Patrick McStay worried detectives were chasing dead-end clues.
"I could have probably hired some Boy Scouts and done a better job," he said.
He reached out to Tim Miller, founder of the nonprofit search-and-rescue organization Texas Equusearch, which, in turn, contacted freelance investigative journalist Steph Watts for help.
One point that raised questions for Watts was the last known call from Joseph McStay's cell phone. The call was to a friend, Chase Merritt. It came in about 40 minutes after a neighbor's security camera captured the family's Isuzu pulling out of the McStay's cul-de-sac. Merritt didn't answer.
Among those questions, Watts said, were, "Did Joseph actually make that call from his phone, or did somebody else take Joseph's phone and make that call? Was he trying to call for help?"
The journalist also noted the impact of the delay in reporting the family missing to law enforcement.
Joseph's brother contacted authorities 11 days after the McStays disappeared. He says he waited because he didn't want to overreact, and thought the family might just be on vacation.
"The first few hours are so critical, the first few minutes ... The beginning of someone trying to commit a crime against you, that's the only chance you have to get out," Watts said.
The call the family feared finally came in November 2013, from an off-roading motorcyclist in the Mojave Desert.
More than 150 miles from the U.S.-Mexico border, and some 100 miles north of the McStay home, the biker found what looked to be part of a human skull in a remote area of Victorville, California.
Authorities investigated and found four skeletons in two shallow graves. With the help of dental records, they determined the bodies belonged to the McStays.

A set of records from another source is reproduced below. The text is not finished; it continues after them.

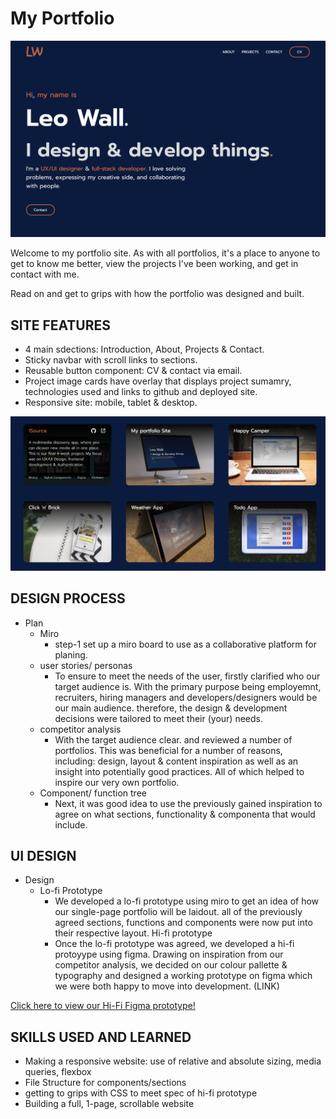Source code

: # My Portfolio



![cover image](./public/Images/PortCoverImage.png)

Welcome to my portfolio site. As with all portfolios, it's a place to anyone to get to know me better, view the projects I've been working, and get in contact with me.

Read on and get to grips with how the portfolio was designed and built.


## SITE FEATURES

- 4 main sdections: Introduction, About, Projects & Contact.
- Sticky navbar with scroll links to sections.
- Reusable button component: CV & contact via email.
- Project image cards have overlay that displays project sumamry, technologies used and links to github and deployed site.
- Responsive site: mobile, tablet & desktop.
    
    
![project section example](./public/Images/ProjectSectionImage.png)

## DESIGN PROCESS 
- Plan
    - Miro
        - step-1 set up a miro board to use as a collaborative platform for planing. 
   - user stories/ personas
        - To ensure to meet the needs of the user, firstly clarified who our target audience is. With the primary purpose being employemnt, recruiters, hiring managers and developers/designers would be our main audience. therefore, the design & development decisions were tailored to meet their (your) needs.
   - competitor analysis
        - With the target audience clear. and reviewed a number of portfolios. This was beneficial for a number of reasons, including: design, layout & content inspiration as well as an insight into potentially good practices. All of which helped to inspire our very own portfolio.
    - Component/ function tree
        - Next, it was good idea to use the previously gained inspiration to agree on what sections, functionality & componenta that would include. 
        
## UI DESIGN
- Design
    - Lo-fi Prototype
        - We developed a lo-fi prototype using miro to get an idea of how our single-page portfolio will be laidout. all of the previously agreed sections, functions and components were now put into their respective layout.
    Hi-fi prototype
        - Once the lo-fi prototype was agreed, we developed a hi-fi protoyype using figma. Drawing on inspiration from our competitor analysis, we decided on our colour pallette & typography and designed a working prototype on figma which we were both happy to move into development. (LINK)
    
​[Click here to view our Hi-Fi Figma prototype!](https://www.figma.com/proto/5QBBMysWUA67nxP3YgARbg/Untitled?node-id=21%3A297&scaling=scale-down&page-id=0%3A1&starting-point-node-id=21%3A297&show-proto-sidebar=1)  
    

## SKILLS USED AND LEARNED

- Making a responsive website: use of relative and absolute sizing, media queries, flexbox
- File Structure for components/sections
- getting to grips with CSS to meet spec of hi-fi prototype
- Building a full, 1-page, scrollable website



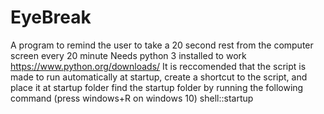 # EyeBreak
A program to remind the user to take a 20 second rest from the computer screen every 20 minute
Needs python 3 installed to work https://www.python.org/downloads/
It is reccomended that the script is made to run automatically at startup, create a shortcut to the script, and place it at startup folder
find the startup folder by running the following command (press windows+R on windows 10)
shell::startup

Once considered a missing persons case, the investigation moved to homicide. It also switched jurisdictions -- passing from the San Diego County Sheriff's Department to the San Bernardino County Sheriff's Department.
Jan Caldwell, with the San Diego department, defended her office's handling of the case.
"This is an incredibly thorough investigation," she said, her hand atop a thick stacks of files. "Thumbing through it, I can see phone records, I see photographs, I see communications.
"And to have done all of this -- to have compiled this kind of a massive file and still not know the answer -- enormously frustrating," Caldwell said last year, soon after the remains were discovered.
The San Diego County Sheriff's Department is no longer commenting on the case. It refers all questions to San Bernardino, which declines to get into specifics, citing the ongoing investigation.
Summer's mother, brother and sister also declined to comment to CNN.
Detectives still have not named any suspects or persons of interest.
"There was certainly evidence found in and around the grave sites, but at this point we're not prepared to talk about what evidence we did locate," said McMahon, the San Bernardino sheriff.
Watts said the only way the case will be cracked now is if someone talks.
"There was more than one person involved in this case because not one person dragged four people out to the desert and buried them single-handedly," he said.
"As the pieces begin to come together, it's looking to me like it was extremely orchestrated. So we have to ask ourselves, why?"
Like Watts, Patrick McStay believes the killer, or killers, has to be someone who hated his family for a reason -- but that reason is unclear.
So many theories. So many questions. So few answers.
"It's like a play. The first act has just ended. We've got three more acts to go," he said.